In a prickly manner that she has shown before, Judge Cannon then asserted her authority to conduct the hearing.
“It is before this court — in this post-indictment context — to make factual findings on contested questions pertinent to the second prong of the crime-fraud exception,” she wrote, using italics to emphasize her point.
The battle over the crime-fraud provision, which unfolded in early 2023 in Federal District Court in Washington, where the investigation into Mr. Trump began, was one of Mr. Smith’s most significant legal successes.
It was capped by an expansive ruling by Judge Beryl A. Howell, who was serving at the time as Washington’s chief federal judge, that determined that legal work by one of Mr. Trump’s lawyers, M. Evan Corcoran, had most likely been used in the commission of a crime.
Because of that finding, Judge Howell permitted prosecutors to question Mr. Corcoran in front of a grand jury and compelled him to turn over two extremely revealing recordings he had made of himself describing his interactions with Mr. Trump in an early phase of the documents inquiry.
Some of what the government learned from Mr. Corcoran later showed up in the indictment against Mr. Trump. It was used to bolster damning accusations that the former president had repeatedly sought to obstruct attempts by the Justice Department to retrieve a trove of highly classified state secrets he had kept after leaving the White House.

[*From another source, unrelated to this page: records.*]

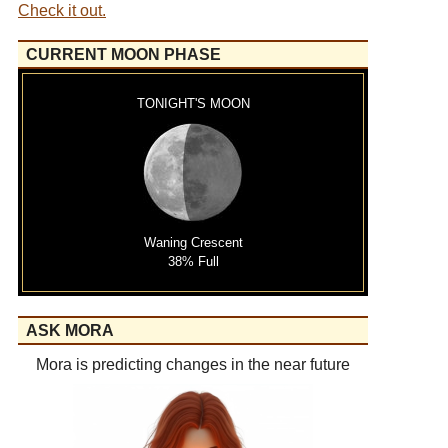
Check it out.
CURRENT MOON PHASE
TONIGHT'S MOON
Waning Crescent
38% Full
ASK MORA
Mora is predicting changes in the near future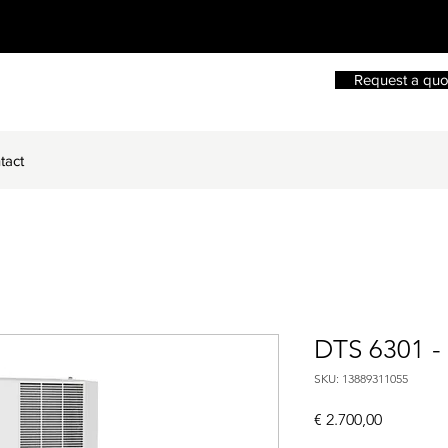
Request a quo
tact
DTS 6301 -
SKU: 13889311055
Price
€ 2.700,00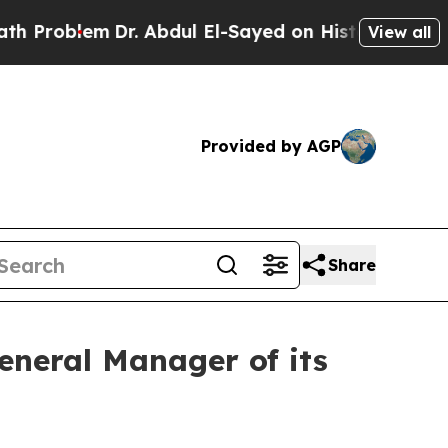
oblem
Dr. Abdul El-Sayed on Historic Michigan Win
View all
Provided by AGP
Share
neral Manager of its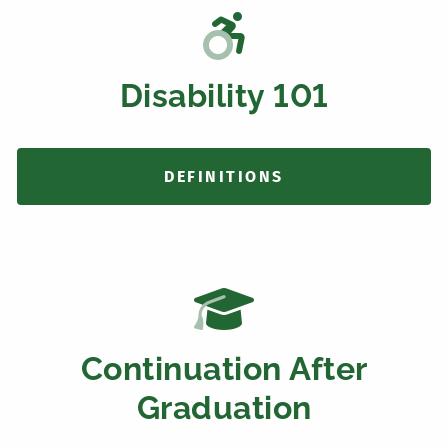
Disability 101
DEFINITIONS
Continuation After
Graduation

Mr. Corcoran told investigators, for example, that Mr. Trump had asked him what would happen if he refused to “play ball” with prosecutors who had obtained a grand jury subpoena for all of the classified documents in his possession.

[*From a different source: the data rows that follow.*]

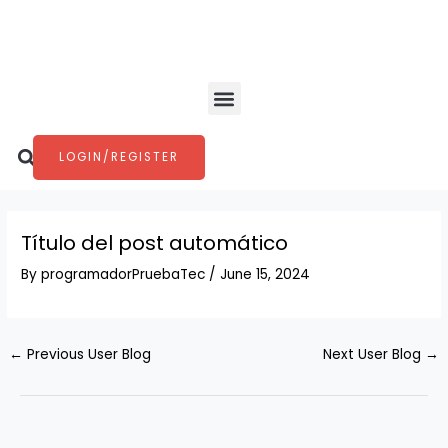
Skip
Post
to
navigation
content
Menu
Search
LOGIN/REGISTER
Título del post automático
By
programadorPruebaTec
/
June 15, 2024
←
Previous User Blog
Next User Blog
→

Moreover, Mr. Corcoran’s recordings described how Mr. Trump made a “plucking motion” after he had placed about 40 secret documents in a folder in preparation for handing them over to the prosecutors in compliance with the subpoena.
Mr. Corcoran said the gesture made him think that Mr. Trump was suggesting that he should take the folder to his “hotel room and if there’s anything really bad in there, like, you know, pluck it out.”

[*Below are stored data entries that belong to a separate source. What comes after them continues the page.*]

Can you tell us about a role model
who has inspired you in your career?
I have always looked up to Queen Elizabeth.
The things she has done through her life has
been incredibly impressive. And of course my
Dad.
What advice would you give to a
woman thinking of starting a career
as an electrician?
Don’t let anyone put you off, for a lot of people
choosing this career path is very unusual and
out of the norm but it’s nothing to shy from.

Throughout the classified documents case, Judge Cannon, who was appointed by Mr. Trump, has often shown a tendency for wanting to decide legal questions on her own even if the issues under consideration have a long history of having already been settled.
Last Friday, for instance, she held a hearing on whether Mr. Smith had been constitutionally appointed as special counsel despite the fact that courts reaching back to the Watergate era have repeatedly upheld the viability of independent prosecutors. She has not yet issued a ruling on that question, which she could have decided on the merits of written filings alone.
As part of her ruling on Thursday, Judge Cannon denied a request by Mr. Trump’s lawyers to hold a separate hearing to determine if federal investigators had lied in order to obtain a warrant to search Mar-a-Lago, his private club and residence in Florida. During the search, which took place in August 2022, F.B.I. agents discovered more than 100 classified documents, some of which are now at the heart of the case.
But Judge Cannon said Mr. Trump’s attempts to challenge the legality of the Mar-a-Lago search could nonetheless continue — albeit on much narrower legal grounds.
The judge said she wanted to examine further whether the agents who searched Mr. Trump’s estate had been given proper guidance in the warrant about the types of documents they were authorized to seize. While she acknowledged it was clear that the agents had permission to take any documents with classification markings, she wanted to know more, she said, about what they were told about phrases in the warrant, like “presidential records” and “national defense information.”
Those terms, which were used to describe the sorts of documents that could be hauled away, “do not carry ‘generally understood meanings,’” she wrote, “such that a law enforcement agent, without further clarification, would have known to identify such material as ‘seizable’ property.”
Her remedy for determining whether the agents knew enough about the phrases?
Yet another hearing, which she plans to schedule soon.